Man encored with a rifftastic boogie type of song. It might have been called ‘Bananas’ as I recall this was one of their famous songs that people kept shouting for. But I don’t know and by now, didn’t care what they played: I was boogying like a dude, carrying the news. Except this was 1974 and the dudes were now mostly in denim. I ripped a sleeve off my fake velvet jacket in excitement. People looked at me like I was a lunatic. And I was. I threw the sleeve above the heads of the crowd. I suddenly felt really stupid and had no idea what came over me to do that.

End of jacket.

But I got over it quickly and carried on boogying. The twelve bar amped and ramped up blues riffs took me out of myself: I forgot about school, home: everything. It was almost a nirvana moment.

Then, the next thing I knew, the band had left the stage.

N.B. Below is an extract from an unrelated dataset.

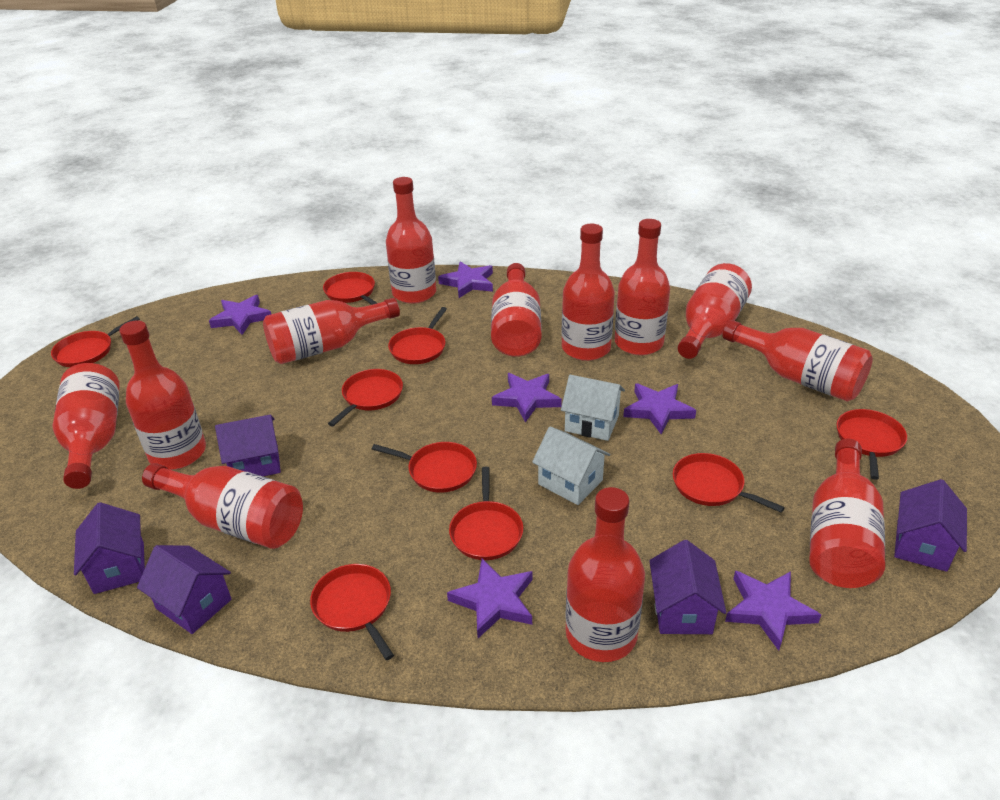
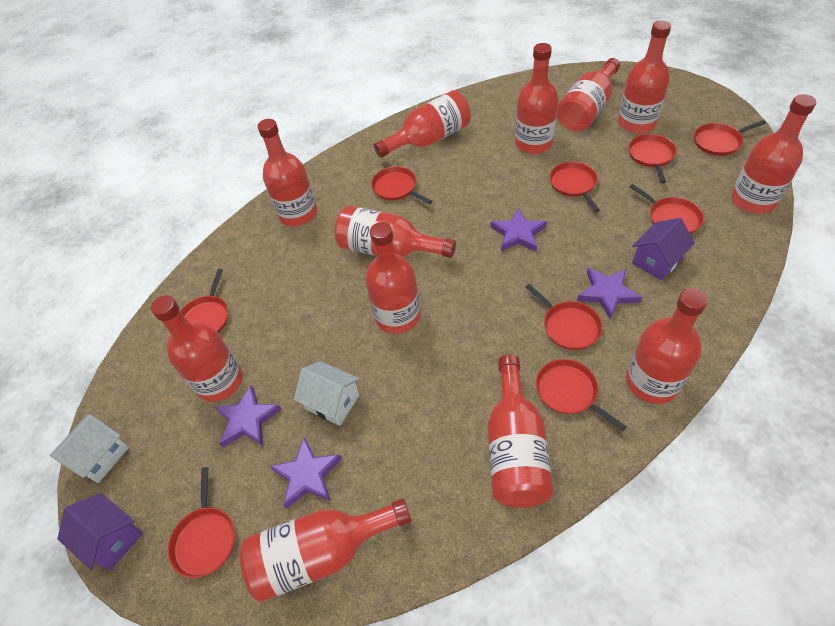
purple house: [74,502,145,594] [137,545,231,634] [215,414,281,476] [649,540,726,634] [894,479,967,572] = 5 -> [57,493,143,570] [632,218,695,281] = 2
purple star: [209,295,271,335] [438,261,493,298] [447,559,533,638] [492,373,562,422] [623,383,696,435] [725,571,821,651] = 6 -> [215,385,282,447] [270,437,342,509] [491,208,547,252] [577,268,642,319] = 4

The gig ended and the lights coming up felt like a cruel torture method to get you out of your rock n roll dream state. It felt like a slap on the arse when you come out of the womb.

Time to come back to reality then…

We came out of that gig that night, high as a kite on the sheer excitement of it all.

We then went for curry sauce and chips and walked home, having spent our bus fare on the aforementioned chips.

A perfect night.

Man are a band that hold a special affection for me, as they were the first to initiate me into the wonderful, mad, bad, and sometimes dangerous but always thrilling, world of gig going.

Cheers Deke and the rest of Man: 1974 was a vintage year for me!

*And RIP Man lead guitarist Mickey Jones, who I just found out, died last year.